Directive:
Determine how many lines in the entries below contain the string "label", with uppercase and lowercase treated as different. Reply with the number alone.

Listing:

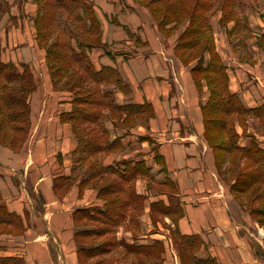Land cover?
<instances>
[{
  "label": "crops",
  "instance_id": "1",
  "mask_svg": "<svg viewBox=\"0 0 264 264\" xmlns=\"http://www.w3.org/2000/svg\"><path fill=\"white\" fill-rule=\"evenodd\" d=\"M6 1L8 11L0 18V58L20 71L27 66L34 88L27 95L29 123L21 145L14 148L0 142V195L6 208L21 216L25 226L20 236L0 233V256L20 257L21 264H84L74 238L73 212L84 207L103 208L104 200L94 178L82 181L85 164L76 161L78 142L71 123L62 118L71 108L72 96L54 87L46 49L36 39L37 3L23 0L19 6L16 0ZM106 2L104 10L111 8ZM103 12H94L100 21L101 43L86 49L91 62L96 69L102 65L116 68L127 84V90L112 86L117 104L146 101L153 110L147 121L140 117L131 126L105 120L109 138L120 143L99 155L102 165L123 169V160L143 161L150 170V176L138 174L131 180L141 205L130 207L133 212L117 226L115 236L128 244L161 247L152 255L118 247L105 258L111 264H138L140 257L144 264H181L175 243L178 235H184L196 237L197 258H211L216 264H264V224L232 192L226 174L218 172L215 152L205 137L202 105L209 96L208 86L203 80L198 87L192 61L184 63L176 55L177 31L162 35L158 27L149 24L142 30L147 42L130 45V29L137 32L140 23L123 11L118 22ZM245 14L253 36L245 43L227 44L239 58L229 56L231 65L226 62L222 53L225 44L215 28L214 45L225 65L228 90L244 108L251 109L241 120H233L237 142L245 146L254 138L264 149V13ZM252 38L258 42L251 44ZM113 41L123 43L113 48ZM207 61L208 56L204 64ZM170 196L179 213L154 207L170 206Z\"/></svg>",
  "mask_w": 264,
  "mask_h": 264
},
{
  "label": "trees",
  "instance_id": "2",
  "mask_svg": "<svg viewBox=\"0 0 264 264\" xmlns=\"http://www.w3.org/2000/svg\"><path fill=\"white\" fill-rule=\"evenodd\" d=\"M35 2L37 3V13L34 18L36 39L46 49L54 87L63 88L72 95L71 108L62 114V118L71 123L78 142L76 161L89 164V174L86 179L96 180L98 194L104 200L103 208L84 207L73 212L75 224L86 219L105 226L101 233H85L76 227L74 238L80 261L84 264H111L112 261L105 258V255L117 249L119 245H122L126 252L155 254L161 249L159 244L148 246L128 244L123 241L115 243V239L112 238L110 242L105 239L103 241L105 249L98 251L78 244L77 238L101 237L109 233L111 231L109 227H117L124 221L129 211L133 212L130 210L131 206L137 209L141 205V196L134 192L131 180L138 174L150 176V170L143 161L132 163L123 160L121 162L123 169L102 165L99 155L117 148L120 143L117 138L113 140L109 138L105 120H112L114 125L131 126L140 117L147 121L153 115V110L146 101L141 104L115 102L112 86L127 90V84L114 67L102 65L96 69L87 54L86 49L99 45L101 41L97 17L86 0H35ZM8 5L6 0H0V18L8 11ZM223 14L228 15L225 16V20L237 18V12L233 10L230 14L226 12ZM63 15H66L65 19ZM189 15L191 24L175 44L176 55L180 53V49V55H184L182 50L184 51L185 47L196 46L193 42L187 43L188 41L183 40L185 34H203L204 27L210 32L207 14H204L205 17H196L192 13ZM172 21L164 23L159 20L158 28L163 32L171 33L174 28L167 29L165 26ZM207 50L209 51L207 63L204 64L201 54L198 55L200 62L191 67L196 85L201 87L204 80L209 90V96L202 105L205 137L215 152L216 166L222 161L233 162V165L235 159L237 160V174L230 189L236 196H248L246 203L250 213L259 223L264 224V195H261L264 191V149L254 138H250L247 145L240 146L233 127L234 118L241 120L242 116L251 109L244 108L236 94L228 90L225 65L217 54L213 42ZM1 51L0 40V56ZM192 59L193 57L188 56L182 61L188 63ZM33 88L34 81L27 66L23 65L20 71L14 64L3 62L0 58V142L14 148L21 145L29 123L27 95ZM220 153L226 154L227 157L222 158ZM239 164L246 166L240 170ZM84 180L82 181L85 182ZM173 204L154 205V207L160 212L179 213L177 202L174 201ZM23 231L21 216L9 211L0 195V233L22 234ZM175 245L183 264H216L211 258L200 259L195 256L194 250L198 246L195 236L178 235ZM98 256H100L99 262L90 263V260ZM21 263L20 257L0 256V264ZM137 263L144 264V260L140 257Z\"/></svg>",
  "mask_w": 264,
  "mask_h": 264
},
{
  "label": "rangeland",
  "instance_id": "3",
  "mask_svg": "<svg viewBox=\"0 0 264 264\" xmlns=\"http://www.w3.org/2000/svg\"><path fill=\"white\" fill-rule=\"evenodd\" d=\"M23 0H16V3H18L19 6H21ZM106 3H109L111 8L104 10V0H86V3L90 5L92 10L94 12L104 11L103 14L105 17H107L109 20L118 22L119 13L122 11L125 14H130V19L136 20V22H139L140 24L137 27V32L132 31L130 29V33L128 36L129 44L130 45H140L147 42V40L143 39V29L145 26L148 28L150 25L158 26V21L162 22H168L169 20H173L171 23L166 24L165 28H174L175 32L177 31L178 37L177 42L179 41L180 35L188 28V26L191 24V17L189 13H192L196 17H205L204 14H207L208 16V25L209 30L207 27H204V33L199 35H189L185 34L183 36L184 41H188L187 43H194L196 45L193 48L185 47L184 51L182 50V53L184 55H180V53L177 55L180 60L186 59L188 56L193 57L191 60V67L197 65L200 60L198 55L203 56L205 62V57L208 56L209 59V51L207 50V47L213 42L215 44V35L221 40L222 43L225 44L224 50L222 51L223 56L227 61L230 62V65L232 63V58L229 56H235L236 59L239 58L237 53H233L231 51V45L227 44H239V43H245L249 37L253 36L250 35V28H249V22L246 18L245 12L249 11H257L260 13H264V0H105ZM226 1V3H225ZM12 6V5H11ZM95 6V7H94ZM9 7V5H8ZM233 11L237 12V18L229 20H225V16L223 12H226L228 14L232 13ZM106 11V12H105ZM108 12L110 14L108 15ZM218 13H220L218 15ZM125 16V15H124ZM207 18V17H206ZM205 23V22H204ZM97 26L100 28V21L97 18ZM134 28V27H133ZM166 29V30H167ZM143 30V31H142ZM140 31H142L140 33ZM168 35L169 31H162V35ZM146 38V37H144ZM219 40V41H220ZM183 42V41H182ZM228 42V43H227ZM258 42L256 39H251V44ZM116 43V44H115ZM123 42L113 41L110 46L113 48H120V44ZM215 46V45H214ZM230 47V48H229ZM240 50V49H239ZM126 51V50H125ZM129 54H132L133 51H127ZM256 52V51H254ZM240 54L244 55L243 50H240ZM72 96V95H71ZM149 139L147 136H142L141 139ZM220 156H226L223 155V153H220ZM158 160V166H161V162ZM233 163V162H232ZM232 163H223L220 162L218 164V172L220 174L226 173L224 179L231 185L233 183V180L235 178V175L237 174V160L235 159L234 164ZM240 165V164H239ZM246 165H240V170H243ZM89 164H85L84 170L81 171L82 178L87 181V176L89 174ZM96 169V168H95ZM84 180V181H85ZM152 184V182H149ZM253 193H251L252 196ZM261 195H264V191H262ZM241 203H246V200L248 201L247 195H239L237 197ZM250 199V194H249ZM171 204L175 201L173 198H170ZM173 201V202H172ZM174 205V204H173ZM172 206V205H171ZM246 208L248 209V204L246 205ZM76 227L82 232L85 233H91V232H97L101 233L104 231L105 226L101 225L100 223H96L93 221H89L86 219L81 220L80 222L76 223ZM116 228L109 227L108 229L111 230L109 233L99 237V236H87L84 238H77L78 244H82L83 247H92L93 250H99V249H105V242L103 241L105 239H108V242H110V239H115L119 242V240L116 239L115 231ZM25 230V226H24ZM4 233V232H3ZM10 233V232H9ZM135 233V232H134ZM15 236H20L21 234H13ZM23 234V233H22ZM112 242V241H111ZM97 245V246H96ZM120 249H125L121 247V245L118 246ZM109 250V249H108ZM115 250V249H114ZM179 253V252H178ZM180 257V256H179ZM100 256L93 258L90 260V263L93 262H99ZM104 258V256H103ZM180 263H182V259L180 258Z\"/></svg>",
  "mask_w": 264,
  "mask_h": 264
}]
</instances>
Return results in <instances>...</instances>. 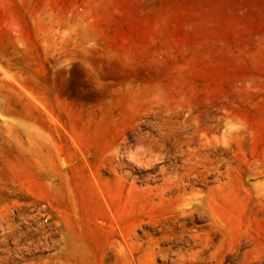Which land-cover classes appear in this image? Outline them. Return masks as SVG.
Listing matches in <instances>:
<instances>
[{"label": "rangeland", "instance_id": "obj_1", "mask_svg": "<svg viewBox=\"0 0 264 264\" xmlns=\"http://www.w3.org/2000/svg\"><path fill=\"white\" fill-rule=\"evenodd\" d=\"M0 264H264V0H0Z\"/></svg>", "mask_w": 264, "mask_h": 264}, {"label": "built area", "instance_id": "obj_2", "mask_svg": "<svg viewBox=\"0 0 264 264\" xmlns=\"http://www.w3.org/2000/svg\"><path fill=\"white\" fill-rule=\"evenodd\" d=\"M44 221H45V222L47 221V218H46V217L44 218Z\"/></svg>", "mask_w": 264, "mask_h": 264}]
</instances>
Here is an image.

Response to the exercise:
4